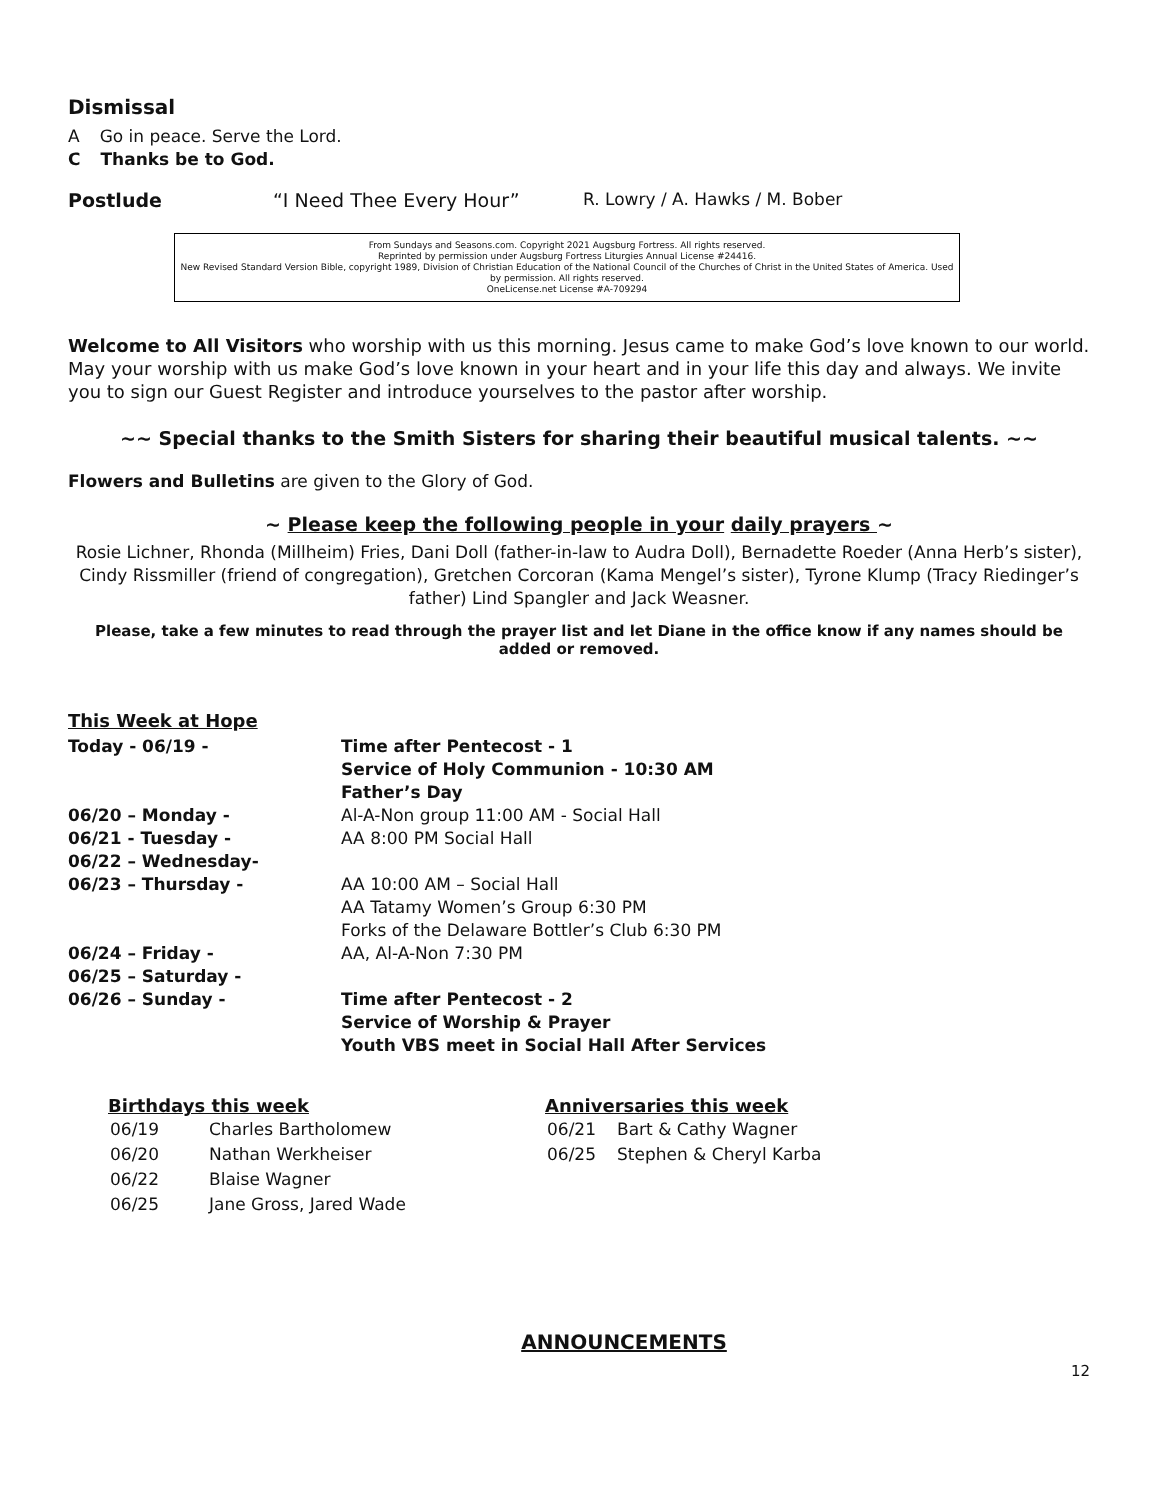Dismissal
A Go in peace. Serve the Lord.
C Thanks be to God.
Postlude “I Need Thee Every Hour” R. Lowry / A. Hawks / M. Bober
From Sundays and Seasons.com. Copyright 2021 Augsburg Fortress. All rights reserved.
Reprinted by permission under Augsburg Fortress Liturgies Annual License #24416.
New Revised Standard Version Bible, copyright 1989, Division of Christian Education of the National Council of the Churches of Christ in the United States of America. Used by permission. All rights reserved.
OneLicense.net License #A-709294
Welcome to All Visitors who worship with us this morning. Jesus came to make God’s love known to our world. May your worship with us make God’s love known in your heart and in your life this day and always. We invite you to sign our Guest Register and introduce yourselves to the pastor after worship.
~~ Special thanks to the Smith Sisters for sharing their beautiful musical talents. ~~
Flowers and Bulletins are given to the Glory of God.
~ Please keep the following people in your daily prayers ~
Rosie Lichner, Rhonda (Millheim) Fries, Dani Doll (father-in-law to Audra Doll), Bernadette Roeder (Anna Herb’s sister), Cindy Rissmiller (friend of congregation), Gretchen Corcoran (Kama Mengel’s sister), Tyrone Klump (Tracy Riedinger’s father) Lind Spangler and Jack Weasner.
Please, take a few minutes to read through the prayer list and let Diane in the office know if any names should be added or removed.
This Week at Hope
| Today - 06/19 - | Time after Pentecost - 1 Service of Holy Communion - 10:30 AM Father’s Day |
| 06/20 – Monday - | Al-A-Non group 11:00 AM - Social Hall |
| 06/21 - Tuesday - | AA 8:00 PM Social Hall |
| 06/22 – Wednesday- | |
| 06/23 – Thursday - | AA 10:00 AM – Social Hall AA Tatamy Women’s Group 6:30 PM Forks of the Delaware Bottler’s Club 6:30 PM |
| 06/24 – Friday - | AA, Al-A-Non 7:30 PM |
| 06/25 – Saturday - | |
| 06/26 – Sunday - | Time after Pentecost - 2 Service of Worship & Prayer Youth VBS meet in Social Hall After Services |
Birthdays this week
| 06/19 | Charles Bartholomew |
| 06/20 | Nathan Werkheiser |
| 06/22 | Blaise Wagner |
| 06/25 | Jane Gross, Jared Wade |
Anniversaries this week
| 06/21 | Bart & Cathy Wagner |
| 06/25 | Stephen & Cheryl Karba |
ANNOUNCEMENTS
12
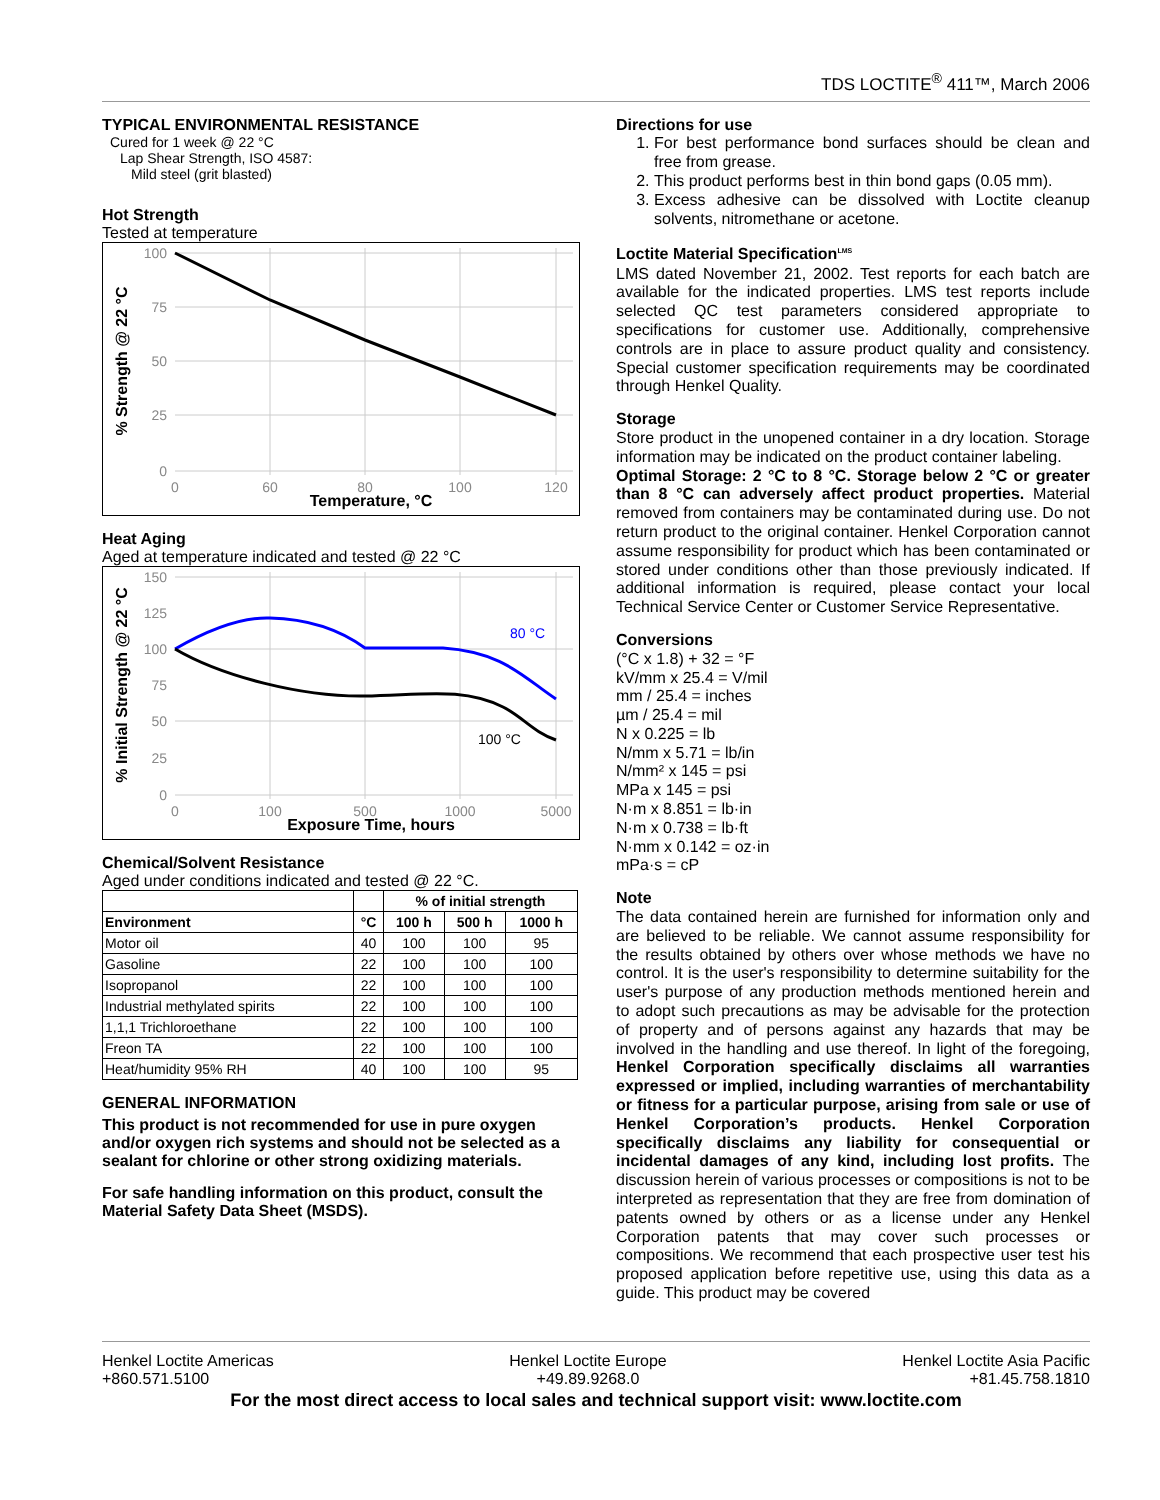TDS LOCTITE<sup>®</sup> 411™, March 2006
TYPICAL ENVIRONMENTAL RESISTANCE
Cured for 1 week @ 22 °C
Lap Shear Strength, ISO 4587:
Mild steel (grit blasted)
Hot Strength
Tested at temperature
100
75
50
25
0
0
60
80
100
120
Temperature, °C
% Strength @ 22 °C
Heat Aging
Aged at temperature indicated and tested @ 22 °C
80 °C
100 °C
150
125
100
75
50
25
0
0
100
500
1000
5000
Exposure Time, hours
% Initial Strength @ 22 °C
Chemical/Solvent Resistance
Aged under conditions indicated and tested @ 22 °C.
| | | % of initial strength | | |
| --- | --- | --- | --- | --- |
| Environment | °C | 100 h | 500 h | 1000 h |
| Motor oil | 40 | 100 | 100 | 95 |
| Gasoline | 22 | 100 | 100 | 100 |
| Isopropanol | 22 | 100 | 100 | 100 |
| Industrial methylated spirits | 22 | 100 | 100 | 100 |
| 1,1,1 Trichloroethane | 22 | 100 | 100 | 100 |
| Freon TA | 22 | 100 | 100 | 100 |
| Heat/humidity 95% RH | 40 | 100 | 100 | 95 |
GENERAL INFORMATION
This product is not recommended for use in pure oxygen and/or oxygen rich systems and should not be selected as a sealant for chlorine or other strong oxidizing materials.
For safe handling information on this product, consult the Material Safety Data Sheet (MSDS).
Directions for use
1. For best performance bond surfaces should be clean and free from grease.
2. This product performs best in thin bond gaps (0.05 mm).
3. Excess adhesive can be dissolved with Loctite cleanup solvents, nitromethane or acetone.
Loctite Material Specification<sup>LMS</sup>
LMS dated November 21, 2002. Test reports for each batch are available for the indicated properties. LMS test reports include selected QC test parameters considered appropriate to specifications for customer use. Additionally, comprehensive controls are in place to assure product quality and consistency. Special customer specification requirements may be coordinated through Henkel Quality.
Storage
Store product in the unopened container in a dry location. Storage information may be indicated on the product container labeling.
Optimal Storage: 2 °C to 8 °C. Storage below 2 °C or greater than 8 °C can adversely affect product properties. Material removed from containers may be contaminated during use. Do not return product to the original container. Henkel Corporation cannot assume responsibility for product which has been contaminated or stored under conditions other than those previously indicated. If additional information is required, please contact your local Technical Service Center or Customer Service Representative.
Conversions
(°C x 1.8) + 32 = °F
kV/mm x 25.4 = V/mil
mm / 25.4 = inches
µm / 25.4 = mil
N x 0.225 = lb
N/mm x 5.71 = lb/in
N/mm² x 145 = psi
MPa x 145 = psi
N·m x 8.851 = lb·in
N·m x 0.738 = lb·ft
N·mm x 0.142 = oz·in
mPa·s = cP
Note
The data contained herein are furnished for information only and are believed to be reliable. We cannot assume responsibility for the results obtained by others over whose methods we have no control. It is the user's responsibility to determine suitability for the user's purpose of any production methods mentioned herein and to adopt such precautions as may be advisable for the protection of property and of persons against any hazards that may be involved in the handling and use thereof. In light of the foregoing, Henkel Corporation specifically disclaims all warranties expressed or implied, including warranties of merchantability or fitness for a particular purpose, arising from sale or use of Henkel Corporation’s products. Henkel Corporation specifically disclaims any liability for consequential or incidental damages of any kind, including lost profits. The discussion herein of various processes or compositions is not to be interpreted as representation that they are free from domination of patents owned by others or as a license under any Henkel Corporation patents that may cover such processes or compositions. We recommend that each prospective user test his proposed application before repetitive use, using this data as a guide. This product may be covered
Henkel Loctite Americas
+860.571.5100
Henkel Loctite Europe
+49.89.9268.0
Henkel Loctite Asia Pacific
+81.45.758.1810
For the most direct access to local sales and technical support visit: www.loctite.com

════

→ Activity: Each record above is to be written out exactly; the pictures are not.

→ Result for this task:
Dismissal
A Go in peace. Serve the Lord.
C Thanks be to God.
Postlude “I Need Thee Every Hour” R. Lowry / A. Hawks / M. Bober
From Sundays and Seasons.com. Copyright 2021 Augsburg Fortress. All rights reserved.
Reprinted by permission under Augsburg Fortress Liturgies Annual License #24416.
New Revised Standard Version Bible, copyright 1989, Division of Christian Education of the National Council of the Churches of Christ in the United States of America. Used by permission. All rights reserved.
OneLicense.net License #A-709294
Welcome to All Visitors who worship with us this morning. Jesus came to make God’s love known to our world. May your worship with us make God’s love known in your heart and in your life this day and always. We invite you to sign our Guest Register and introduce yourselves to the pastor after worship.
~~ Special thanks to the Smith Sisters for sharing their beautiful musical talents. ~~
Flowers and Bulletins are given to the Glory of God.
~ Please keep the following people in your daily prayers ~
Rosie Lichner, Rhonda (Millheim) Fries, Dani Doll (father-in-law to Audra Doll), Bernadette Roeder (Anna Herb’s sister), Cindy Rissmiller (friend of congregation), Gretchen Corcoran (Kama Mengel’s sister), Tyrone Klump (Tracy Riedinger’s father) Lind Spangler and Jack Weasner.
Please, take a few minutes to read through the prayer list and let Diane in the office know if any names should be added or removed.
This Week at Hope
| Today - 06/19 - | Time after Pentecost - 1 Service of Holy Communion - 10:30 AM Father’s Day |
| 06/20 – Monday - | Al-A-Non group 11:00 AM - Social Hall |
| 06/21 - Tuesday - | AA 8:00 PM Social Hall |
| 06/22 – Wednesday- | |
| 06/23 – Thursday - | AA 10:00 AM – Social Hall AA Tatamy Women’s Group 6:30 PM Forks of the Delaware Bottler’s Club 6:30 PM |
| 06/24 – Friday - | AA, Al-A-Non 7:30 PM |
| 06/25 – Saturday - | |
| 06/26 – Sunday - | Time after Pentecost - 2 Service of Worship & Prayer Youth VBS meet in Social Hall After Services |
Birthdays this week
| 06/19 | Charles Bartholomew |
| 06/20 | Nathan Werkheiser |
| 06/22 | Blaise Wagner |
| 06/25 | Jane Gross, Jared Wade |
Anniversaries this week
| 06/21 | Bart & Cathy Wagner |
| 06/25 | Stephen & Cheryl Karba |
ANNOUNCEMENTS
12
TDS LOCTITE<sup>®</sup> 411™, March 2006
TYPICAL ENVIRONMENTAL RESISTANCE
Cured for 1 week @ 22 °C
Lap Shear Strength, ISO 4587:
Mild steel (grit blasted)
Hot Strength
Tested at temperature
100
75
50
25
0
0
60
80
100
120
Temperature, °C
% Strength @ 22 °C
Heat Aging
Aged at temperature indicated and tested @ 22 °C
80 °C
100 °C
150
125
100
75
50
25
0
0
100
500
1000
5000
Exposure Time, hours
% Initial Strength @ 22 °C
Chemical/Solvent Resistance
Aged under conditions indicated and tested @ 22 °C.
| | | % of initial strength | | |
| --- | --- | --- | --- | --- |
| Environment | °C | 100 h | 500 h | 1000 h |
| Motor oil | 40 | 100 | 100 | 95 |
| Gasoline | 22 | 100 | 100 | 100 |
| Isopropanol | 22 | 100 | 100 | 100 |
| Industrial methylated spirits | 22 | 100 | 100 | 100 |
| 1,1,1 Trichloroethane | 22 | 100 | 100 | 100 |
| Freon TA | 22 | 100 | 100 | 100 |
| Heat/humidity 95% RH | 40 | 100 | 100 | 95 |
GENERAL INFORMATION
This product is not recommended for use in pure oxygen and/or oxygen rich systems and should not be selected as a sealant for chlorine or other strong oxidizing materials.
For safe handling information on this product, consult the Material Safety Data Sheet (MSDS).
Directions for use
1. For best performance bond surfaces should be clean and free from grease.
2. This product performs best in thin bond gaps (0.05 mm).
3. Excess adhesive can be dissolved with Loctite cleanup solvents, nitromethane or acetone.
Loctite Material Specification<sup>LMS</sup>
LMS dated November 21, 2002. Test reports for each batch are available for the indicated properties. LMS test reports include selected QC test parameters considered appropriate to specifications for customer use. Additionally, comprehensive controls are in place to assure product quality and consistency. Special customer specification requirements may be coordinated through Henkel Quality.
Storage
Store product in the unopened container in a dry location. Storage information may be indicated on the product container labeling.
Optimal Storage: 2 °C to 8 °C. Storage below 2 °C or greater than 8 °C can adversely affect product properties. Material removed from containers may be contaminated during use. Do not return product to the original container. Henkel Corporation cannot assume responsibility for product which has been contaminated or stored under conditions other than those previously indicated. If additional information is required, please contact your local Technical Service Center or Customer Service Representative.
Conversions
(°C x 1.8) + 32 = °F
kV/mm x 25.4 = V/mil
mm / 25.4 = inches
µm / 25.4 = mil
N x 0.225 = lb
N/mm x 5.71 = lb/in
N/mm² x 145 = psi
MPa x 145 = psi
N·m x 8.851 = lb·in
N·m x 0.738 = lb·ft
N·mm x 0.142 = oz·in
mPa·s = cP
Note
The data contained herein are furnished for information only and are believed to be reliable. We cannot assume responsibility for the results obtained by others over whose methods we have no control. It is the user's responsibility to determine suitability for the user's purpose of any production methods mentioned herein and to adopt such precautions as may be advisable for the protection of property and of persons against any hazards that may be involved in the handling and use thereof. In light of the foregoing, Henkel Corporation specifically disclaims all warranties expressed or implied, including warranties of merchantability or fitness for a particular purpose, arising from sale or use of Henkel Corporation’s products. Henkel Corporation specifically disclaims any liability for consequential or incidental damages of any kind, including lost profits. The discussion herein of various processes or compositions is not to be interpreted as representation that they are free from domination of patents owned by others or as a license under any Henkel Corporation patents that may cover such processes or compositions. We recommend that each prospective user test his proposed application before repetitive use, using this data as a guide. This product may be covered
Henkel Loctite Americas
+860.571.5100
Henkel Loctite Europe
+49.89.9268.0
Henkel Loctite Asia Pacific
+81.45.758.1810
For the most direct access to local sales and technical support visit: www.loctite.com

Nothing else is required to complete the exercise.